Dalam salah satu presentasinya, Naufal bahkan menunjukkan bagaimana pola Ritme Ways bisa digunakan untuk efisiensi energi di server data center. Dengan meniru ritme pernapasan alam, sistem pendingin server bisa bekerja lebih stabil dan hemat daya hingga 12%.
“Ini mungkin langkah kecil,” tambahnya. “Tapi kalau semua teknologi belajar dari cara alam bekerja, mungkin dunia digital bisa jadi lebih manusiawi.”
Penutup: Saat Alam dan Teknologi Berbicara Dalam Satu Bahasa
Fenomena Ritme Ways karya Naufal membuktikan satu hal penting—bahwa batas antara sains dan seni kini semakin tipis. Bahwa alam, teknologi, dan manusia sebenarnya berbicara dalam bahasa yang sama: ritme.
Dan ketika ritme itu selaras, lahirlah harmoni—seperti yang tercermin dalam Mahjong Wins Pattern yang dikenal karena keseimbangannya antara keindahan visual dan perhitungan presisi.
Karya ini bukan hanya soal teknologi tinggi, tapi juga soal filosofi hidup. Bahwa di tengah dunia yang bergerak cepat, kita masih bisa belajar dari alam yang tenang. Bahwa algoritma tak selalu dingin, karena kadang ia bisa memantulkan kehangatan bumi.

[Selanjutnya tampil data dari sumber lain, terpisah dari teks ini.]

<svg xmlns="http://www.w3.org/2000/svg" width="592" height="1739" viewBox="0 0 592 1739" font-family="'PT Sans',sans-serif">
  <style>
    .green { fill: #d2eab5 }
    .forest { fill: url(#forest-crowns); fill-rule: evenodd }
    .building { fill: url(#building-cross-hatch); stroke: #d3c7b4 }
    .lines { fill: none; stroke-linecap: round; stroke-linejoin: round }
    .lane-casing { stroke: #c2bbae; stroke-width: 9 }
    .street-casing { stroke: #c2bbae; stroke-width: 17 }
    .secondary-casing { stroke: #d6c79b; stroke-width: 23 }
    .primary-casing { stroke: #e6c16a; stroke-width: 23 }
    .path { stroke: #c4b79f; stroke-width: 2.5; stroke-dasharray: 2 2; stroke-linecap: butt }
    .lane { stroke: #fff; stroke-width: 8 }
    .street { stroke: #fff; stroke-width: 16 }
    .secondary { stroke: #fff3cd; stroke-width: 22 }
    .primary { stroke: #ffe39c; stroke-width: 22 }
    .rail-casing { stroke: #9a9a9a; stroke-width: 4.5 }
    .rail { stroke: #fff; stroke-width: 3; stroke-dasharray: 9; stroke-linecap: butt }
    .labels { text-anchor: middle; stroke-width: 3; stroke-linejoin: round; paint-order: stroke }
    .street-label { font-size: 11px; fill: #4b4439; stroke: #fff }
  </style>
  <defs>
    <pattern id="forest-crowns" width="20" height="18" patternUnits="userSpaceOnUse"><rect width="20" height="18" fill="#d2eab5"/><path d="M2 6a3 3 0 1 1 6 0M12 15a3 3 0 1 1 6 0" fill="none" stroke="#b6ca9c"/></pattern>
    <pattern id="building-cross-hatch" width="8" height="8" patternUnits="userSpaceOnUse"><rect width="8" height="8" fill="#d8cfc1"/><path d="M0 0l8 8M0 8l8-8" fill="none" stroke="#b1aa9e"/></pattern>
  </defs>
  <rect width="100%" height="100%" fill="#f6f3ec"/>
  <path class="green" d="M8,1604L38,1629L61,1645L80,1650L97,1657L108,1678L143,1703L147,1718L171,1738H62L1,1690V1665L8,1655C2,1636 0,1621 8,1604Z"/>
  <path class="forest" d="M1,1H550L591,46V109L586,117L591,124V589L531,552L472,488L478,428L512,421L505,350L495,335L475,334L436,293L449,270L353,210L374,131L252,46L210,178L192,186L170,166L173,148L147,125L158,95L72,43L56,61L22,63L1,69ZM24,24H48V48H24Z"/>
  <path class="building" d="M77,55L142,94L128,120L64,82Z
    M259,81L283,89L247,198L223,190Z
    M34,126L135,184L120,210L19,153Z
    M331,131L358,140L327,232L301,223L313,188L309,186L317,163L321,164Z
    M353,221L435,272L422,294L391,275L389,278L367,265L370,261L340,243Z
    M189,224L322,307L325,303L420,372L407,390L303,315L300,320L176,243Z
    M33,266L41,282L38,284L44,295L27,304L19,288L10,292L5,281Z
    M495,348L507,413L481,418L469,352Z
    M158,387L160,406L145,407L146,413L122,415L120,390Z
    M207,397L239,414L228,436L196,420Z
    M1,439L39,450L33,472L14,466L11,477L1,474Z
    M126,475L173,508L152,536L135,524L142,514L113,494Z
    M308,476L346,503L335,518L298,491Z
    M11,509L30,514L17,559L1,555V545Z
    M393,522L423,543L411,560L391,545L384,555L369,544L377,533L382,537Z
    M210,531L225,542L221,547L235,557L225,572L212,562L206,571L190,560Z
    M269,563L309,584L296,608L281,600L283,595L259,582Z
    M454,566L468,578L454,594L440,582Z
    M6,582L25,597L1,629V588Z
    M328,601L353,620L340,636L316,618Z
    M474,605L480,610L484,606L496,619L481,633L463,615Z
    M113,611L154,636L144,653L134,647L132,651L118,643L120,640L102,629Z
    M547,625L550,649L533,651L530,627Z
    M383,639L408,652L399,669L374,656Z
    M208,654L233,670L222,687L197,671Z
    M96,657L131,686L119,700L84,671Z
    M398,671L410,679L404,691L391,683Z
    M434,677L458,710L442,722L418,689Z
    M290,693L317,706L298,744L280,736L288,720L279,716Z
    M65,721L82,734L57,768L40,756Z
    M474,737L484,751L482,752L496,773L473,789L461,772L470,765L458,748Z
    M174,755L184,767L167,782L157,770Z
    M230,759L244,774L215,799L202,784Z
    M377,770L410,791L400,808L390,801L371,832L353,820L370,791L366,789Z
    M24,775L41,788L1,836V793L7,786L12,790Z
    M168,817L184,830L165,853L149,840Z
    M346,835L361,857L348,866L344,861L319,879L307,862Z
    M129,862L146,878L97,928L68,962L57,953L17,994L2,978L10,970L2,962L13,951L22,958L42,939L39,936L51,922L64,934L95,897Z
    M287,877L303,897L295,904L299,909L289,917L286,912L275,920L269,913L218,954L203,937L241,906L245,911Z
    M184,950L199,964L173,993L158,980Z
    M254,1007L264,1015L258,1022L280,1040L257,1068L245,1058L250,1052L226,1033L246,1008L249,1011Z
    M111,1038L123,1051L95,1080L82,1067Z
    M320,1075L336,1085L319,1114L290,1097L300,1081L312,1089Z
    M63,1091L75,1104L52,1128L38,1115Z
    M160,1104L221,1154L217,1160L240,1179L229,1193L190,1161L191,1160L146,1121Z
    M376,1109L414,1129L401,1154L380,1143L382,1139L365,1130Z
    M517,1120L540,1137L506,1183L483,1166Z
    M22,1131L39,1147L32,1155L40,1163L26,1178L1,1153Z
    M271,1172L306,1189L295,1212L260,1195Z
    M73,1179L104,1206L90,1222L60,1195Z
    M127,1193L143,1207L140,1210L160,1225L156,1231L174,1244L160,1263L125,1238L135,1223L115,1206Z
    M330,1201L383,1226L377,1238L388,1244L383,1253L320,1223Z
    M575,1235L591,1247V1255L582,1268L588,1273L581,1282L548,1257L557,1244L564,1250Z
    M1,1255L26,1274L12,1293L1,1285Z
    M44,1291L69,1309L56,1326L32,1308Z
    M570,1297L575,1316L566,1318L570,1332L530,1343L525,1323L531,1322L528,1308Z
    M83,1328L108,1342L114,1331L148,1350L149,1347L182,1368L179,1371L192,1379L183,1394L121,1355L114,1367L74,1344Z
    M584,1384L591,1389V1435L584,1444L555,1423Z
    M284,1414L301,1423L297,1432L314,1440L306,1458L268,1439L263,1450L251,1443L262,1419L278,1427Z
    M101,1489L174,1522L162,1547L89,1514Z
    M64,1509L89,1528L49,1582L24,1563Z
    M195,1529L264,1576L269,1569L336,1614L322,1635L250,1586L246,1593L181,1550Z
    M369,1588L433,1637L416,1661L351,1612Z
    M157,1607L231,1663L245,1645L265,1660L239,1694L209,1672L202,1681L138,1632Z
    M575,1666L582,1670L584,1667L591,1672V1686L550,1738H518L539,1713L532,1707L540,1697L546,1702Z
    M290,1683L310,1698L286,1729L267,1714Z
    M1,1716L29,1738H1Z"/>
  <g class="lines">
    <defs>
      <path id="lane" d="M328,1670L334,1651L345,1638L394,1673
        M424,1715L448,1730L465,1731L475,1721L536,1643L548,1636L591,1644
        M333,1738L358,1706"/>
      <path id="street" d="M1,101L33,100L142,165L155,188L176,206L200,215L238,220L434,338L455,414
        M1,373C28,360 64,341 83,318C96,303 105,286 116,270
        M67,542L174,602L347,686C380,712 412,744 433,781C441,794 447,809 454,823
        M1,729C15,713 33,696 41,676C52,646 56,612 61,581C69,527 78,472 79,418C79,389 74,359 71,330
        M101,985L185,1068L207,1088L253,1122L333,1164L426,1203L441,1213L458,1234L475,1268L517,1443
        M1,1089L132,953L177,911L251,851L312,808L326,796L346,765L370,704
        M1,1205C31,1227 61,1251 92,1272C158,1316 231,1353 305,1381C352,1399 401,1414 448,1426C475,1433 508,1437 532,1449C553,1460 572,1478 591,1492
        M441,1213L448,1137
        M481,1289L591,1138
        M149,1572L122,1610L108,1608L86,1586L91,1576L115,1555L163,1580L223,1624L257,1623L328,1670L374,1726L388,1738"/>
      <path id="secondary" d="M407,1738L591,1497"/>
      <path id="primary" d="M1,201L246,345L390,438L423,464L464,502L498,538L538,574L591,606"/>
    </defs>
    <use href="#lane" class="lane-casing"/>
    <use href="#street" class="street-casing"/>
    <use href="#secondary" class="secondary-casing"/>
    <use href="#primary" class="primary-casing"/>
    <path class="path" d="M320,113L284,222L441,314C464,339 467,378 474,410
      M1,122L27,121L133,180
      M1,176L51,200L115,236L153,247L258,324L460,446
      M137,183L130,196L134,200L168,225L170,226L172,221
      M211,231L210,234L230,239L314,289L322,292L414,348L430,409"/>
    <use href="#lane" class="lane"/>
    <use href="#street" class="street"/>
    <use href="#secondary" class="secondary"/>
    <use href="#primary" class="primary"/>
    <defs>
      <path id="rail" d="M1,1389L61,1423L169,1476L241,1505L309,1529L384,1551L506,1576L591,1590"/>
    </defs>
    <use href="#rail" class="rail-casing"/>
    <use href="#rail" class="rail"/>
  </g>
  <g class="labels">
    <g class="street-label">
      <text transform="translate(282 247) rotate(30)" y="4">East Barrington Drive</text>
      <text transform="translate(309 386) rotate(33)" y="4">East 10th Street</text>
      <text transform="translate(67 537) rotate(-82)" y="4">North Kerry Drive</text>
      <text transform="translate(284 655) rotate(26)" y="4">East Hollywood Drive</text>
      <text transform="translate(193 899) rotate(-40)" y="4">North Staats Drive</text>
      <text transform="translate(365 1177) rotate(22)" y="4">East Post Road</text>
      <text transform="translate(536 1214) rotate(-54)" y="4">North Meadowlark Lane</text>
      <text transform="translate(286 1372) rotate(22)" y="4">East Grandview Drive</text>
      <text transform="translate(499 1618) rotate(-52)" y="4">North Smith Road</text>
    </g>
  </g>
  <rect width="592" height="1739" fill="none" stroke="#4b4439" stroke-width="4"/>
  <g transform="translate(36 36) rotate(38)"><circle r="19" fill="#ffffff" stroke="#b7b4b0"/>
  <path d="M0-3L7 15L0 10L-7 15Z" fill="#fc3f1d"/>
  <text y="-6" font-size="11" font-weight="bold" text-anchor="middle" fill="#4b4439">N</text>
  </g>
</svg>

Malam itu, Naufal kembali duduk di depan laptopnya. Di layar, gelombang digital bergerak lembut mengikuti data angin yang ia tangkap dari sensor di luar jendela. Ia menatapnya lama, tersenyum, dan berkata pelan,
“Alam selalu bicara. Saya cuma bantu menerjemahkan.”
Dan dalam setiap denyut pola yang muncul di layarnya, harmoni itu terasa nyata—antara manusia, teknologi, dan alam, yang kini menari dalam satu irama ways.